United States v. Morley

20 C.M.A. 179 | United States Court of Military Appeals | 1970

Lead Opinion

Opinion of the Court

Ferguson, Judge:

Since the offenses of which the accused has been convicted, sale of marihuana and LSD, in violation of Articles 134 and 92, Uniform Code of Military Justice, 10 USC §§ 934 and 892, occurred off base in the civilian community of Manhattan, Kansas, and the purchaser was a civilian, appellate defense counsel contend that the court-martial lacked jurisdiction to try these offenses on the basis of the Supreme Court’s opinion in O’Callahan v Parker, 395 US 258, 23 L Ed 2d 291, 89 S Ct 1683 (1969). We agree. United States v Borys, 18 USCMA 547, 40 CMR 259 (1969). Cf. United States v Beeker, 18 USCMA 563, 40 CMR 275 (1969).

In essence, the Supreme Court held in O’Callahan, supra, that in order for court-martial jurisdiction to attach, the offense charged must in some way be service-connected.

The Court of Military Review, in this case sitting en banc, held, in a 6-5 decision, that service-connection could be found in the fact that the accused, by virtue of the sale, could be considered to have possessed the marihuana and LSD and thus to come within the purview of this Court’s opinions in Beeker, supra, and United States v Rose, 19 USCMA 3, 41 CMR 3 (1969).

In Beeker, we held at page 565:

“. . . [Wjrongful possession of marihuana and narcotics on or off base has singular military significance which carries the act outside the limitation on military jurisdiction set out in the O’Callahan case.”

And in Rose, where the accused was charged, among other offenses, with the unlawful delivery of barbiturates to another airman, we said at page 4:

“In our opinion, the unlawful delivery of prohibited drugs to another *180serviceman, whether on or off base, is as ‘service connected’ (O’Callahan v Parker, supra) as the possession thereof found in Castro [18 USCMA 598, 40 CMR 310 (1969) ]. By his action, the accused served as a conduit for the unlawful possession by another. The deleterious effect on the health, morale, and fitness for duty of persons in the armed forces is the same.”

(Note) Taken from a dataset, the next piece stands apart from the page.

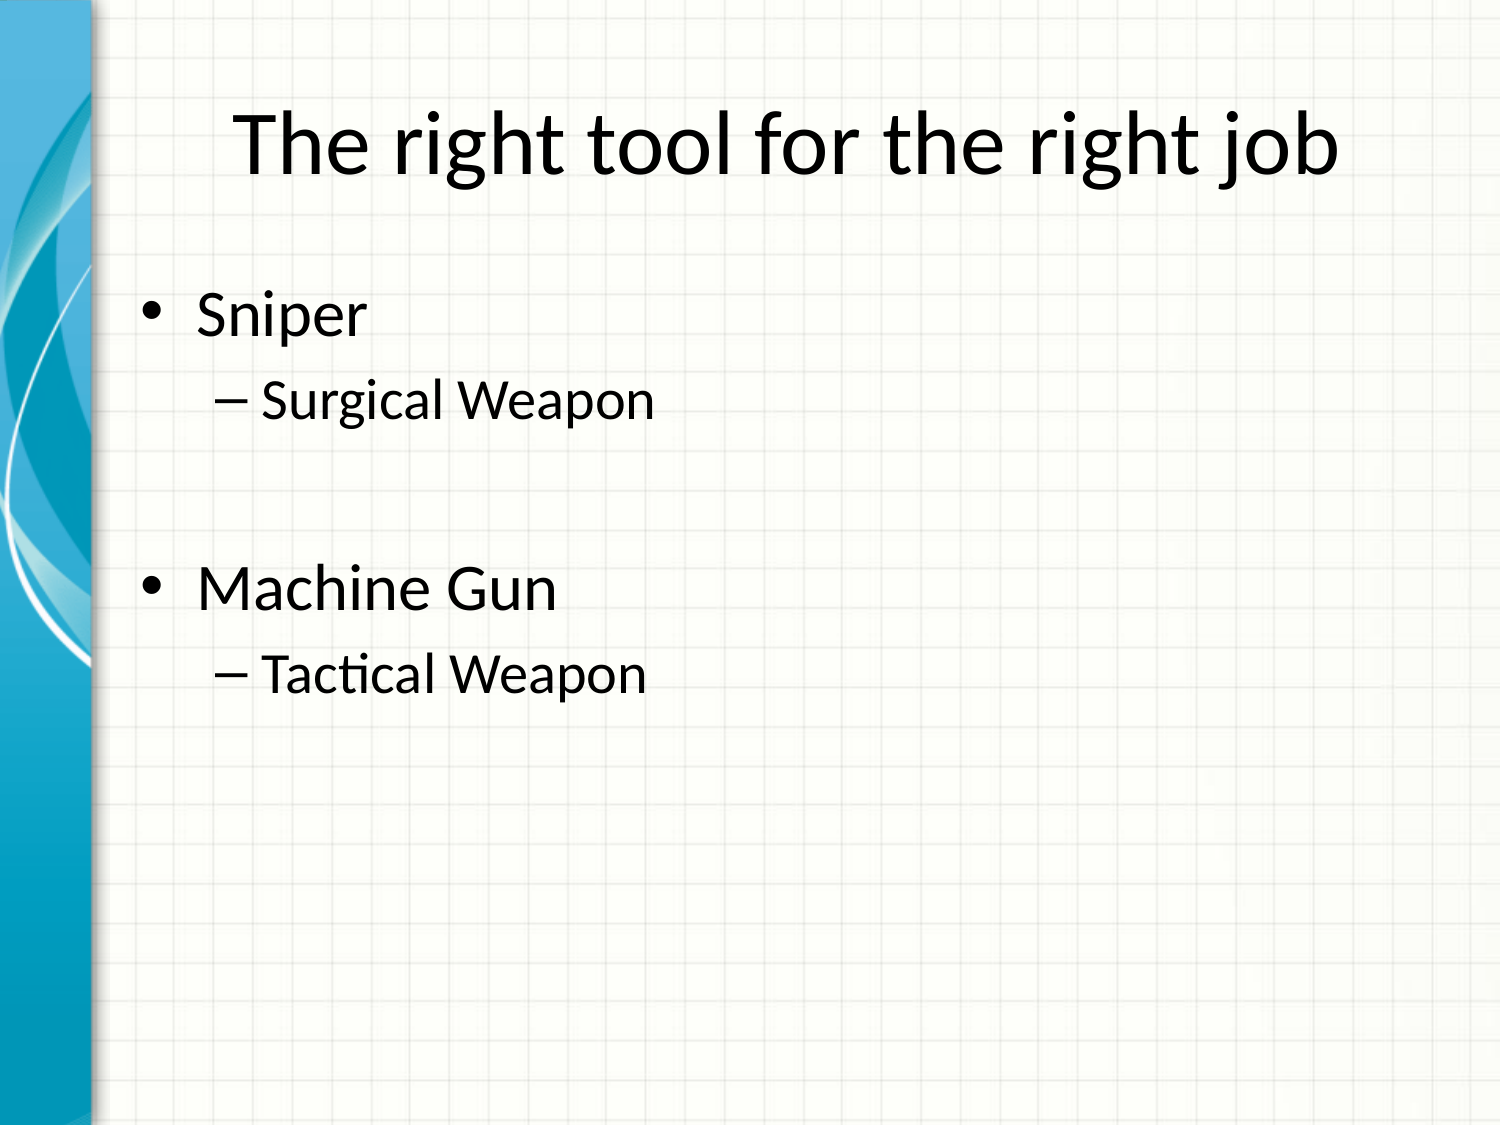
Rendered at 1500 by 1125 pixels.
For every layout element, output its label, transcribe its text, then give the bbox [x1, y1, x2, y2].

picture [0, 0, 1500, 1125]
title The right tool for the right job [125, 44, 1450, 232]
list Sniper Surgical Weapon Machine Gun Tactical Weapon [125, 261, 1450, 967]
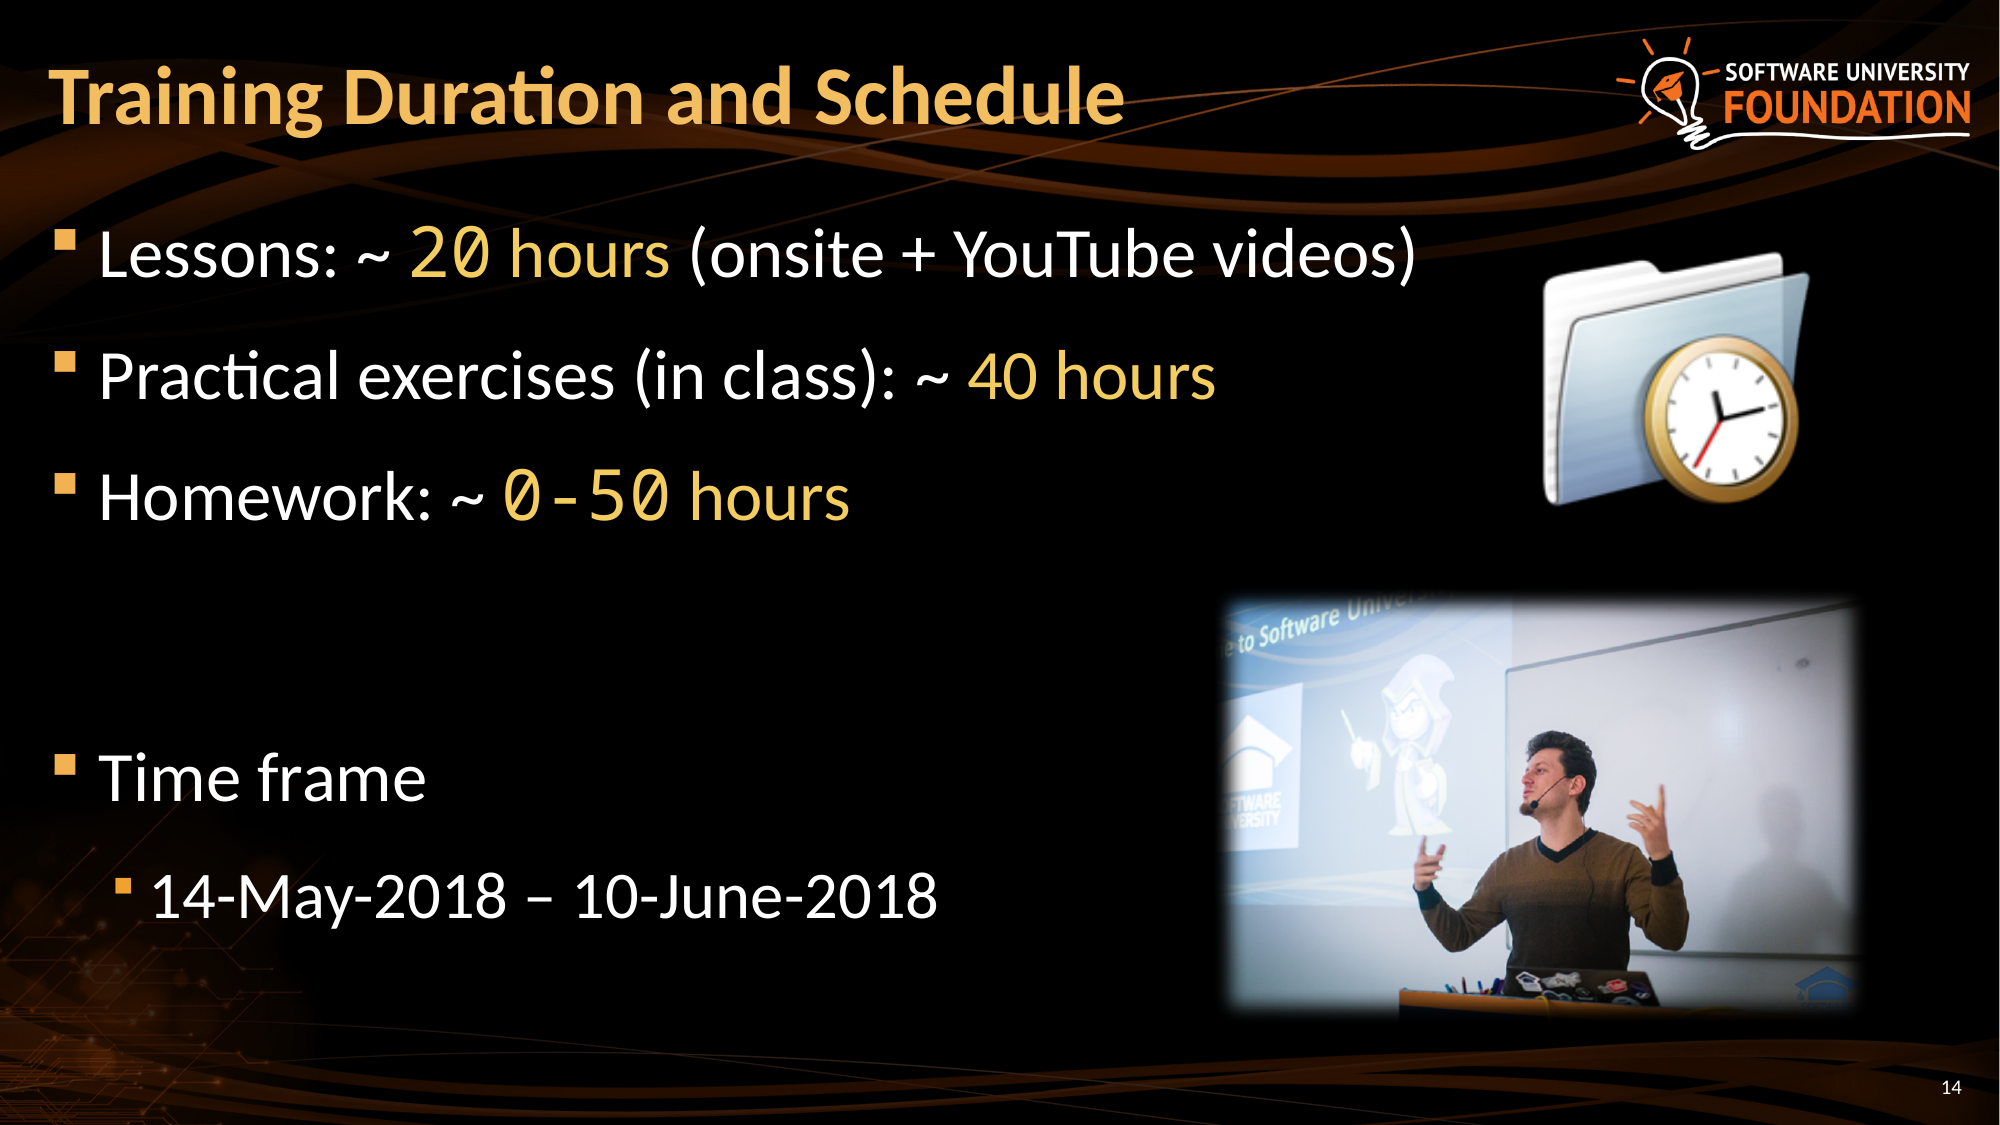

The short answer to the position taken by the majority of the Court of Military Review is that the accused simply was not charged with possession of marijuana and LSD nor with their delivery (sale) to another serviceman. He was charged only with the off-base sale of these prohibited items to a member of the civilian community, a Federal narcotics agent. Compare Beeker, supra; United States v Pieragowski, 19 USCMA 508, 42 CMR 110 (1970); and United States v Hughes, 19 USCMA 510, 42 CMR 112 (1970), where we dismissed charges of smuggling marihuana into the United States on the ground that it was not service-connected. In each of these cases, the charges of smuggling alleged a violation of Title 21, section 176(a) of the United States Code. We have already held that possession of marihuana is not a lesser included offense to a charge of sale of this prohibited substance. United States v Maginley, 13 USCMA 445, 32 CMR 445 (1963). The rationale of Maginley as to the sale vis-a-vis possession of marihuana applies with equal justification to the sale of LSD.

Since the charged offenses were not service-connected and were triable in the civilian courts, we hold that the court-martial was without jurisdiction to proceed. O’Callahan v Parker and United States v Borys, both supra.

The decision of the Court of Military Review is reversed. The record of trial is returned to the Judge Advocate General of the Army. The charges and their specifications are ordered dismissed.

Judge Darden concurs.





Dissenting Opinion

Quinn, Chief Judge

(dissenting):

I would affirm the exercise of court-martial jurisdiction in the circumstances of this case. See my dissent in United States v Borys, 18 USCMA 547, 40 CMR 259 (1969).